The problem is getting around once you are inside the Coliseé. The walkways are very small and crowded. Many people enjoy the standing room behind the seating area, which further complicates manoeuvring around the arena.
Outside of the Amphitheatre, there is little in the way of space as well. The washroom facilities inside the Amphitheatre are less than adequate, with washrooms so small that you can see inside from the walkway. Add to this that the team store and concessions are in that same general area, and you will find it more than just a minor challenge to get around during intermission.
In general, QMJHL hockey offers the best value for your dollar anywhere, and Victoriaville is no different. Adult tickets go for $15 each, and children are a mere $8. It appears to be a common theme in the QMJHL that the children are key, and they should be targeted. A great family environment is provided. Concession prices are reasonable, and parking should be free, so you are in for a great day of great hockey for a price that will not break the bank.
An extra mark for the display of local favourite Gilbert Perreault outside of the Amphitheatre.
An extra mark for the original idea of naming the sections after other local heroes.
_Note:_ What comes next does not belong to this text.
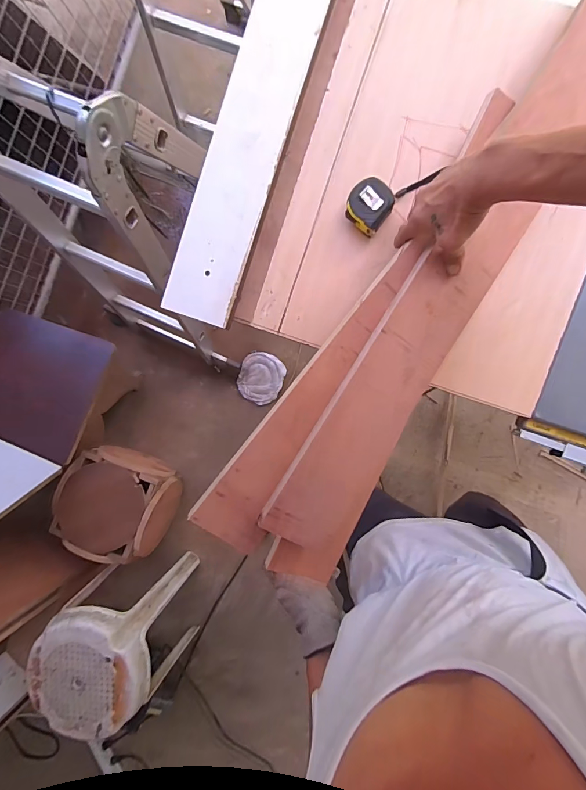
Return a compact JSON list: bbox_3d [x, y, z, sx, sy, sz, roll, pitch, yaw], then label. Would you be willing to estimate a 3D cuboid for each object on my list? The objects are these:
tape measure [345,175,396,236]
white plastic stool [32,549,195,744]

Section 4 is named after Jean Beliveau and Section 2 is named after Gilles Marotte.
An extra mark for the old school quarter vending machines, which were once found in every minor hockey rink in every town, and are still prevalent in Victoriaville.
Travelling through Quebec can be a bit intimidating for any Anglophone, especially in the smaller cities, away from the tourist areas of Montreal and Quebec City. However, stadium travellers should attempt to see real grassroots hockey the way it was meant to be seen in Quebec. The passion is there, and the price is right. This is as applicable in Victoriaville as anywhere else in La belle province. In Victoriaville, they have the tiger by the tail, and the Tigres will put on a show for you!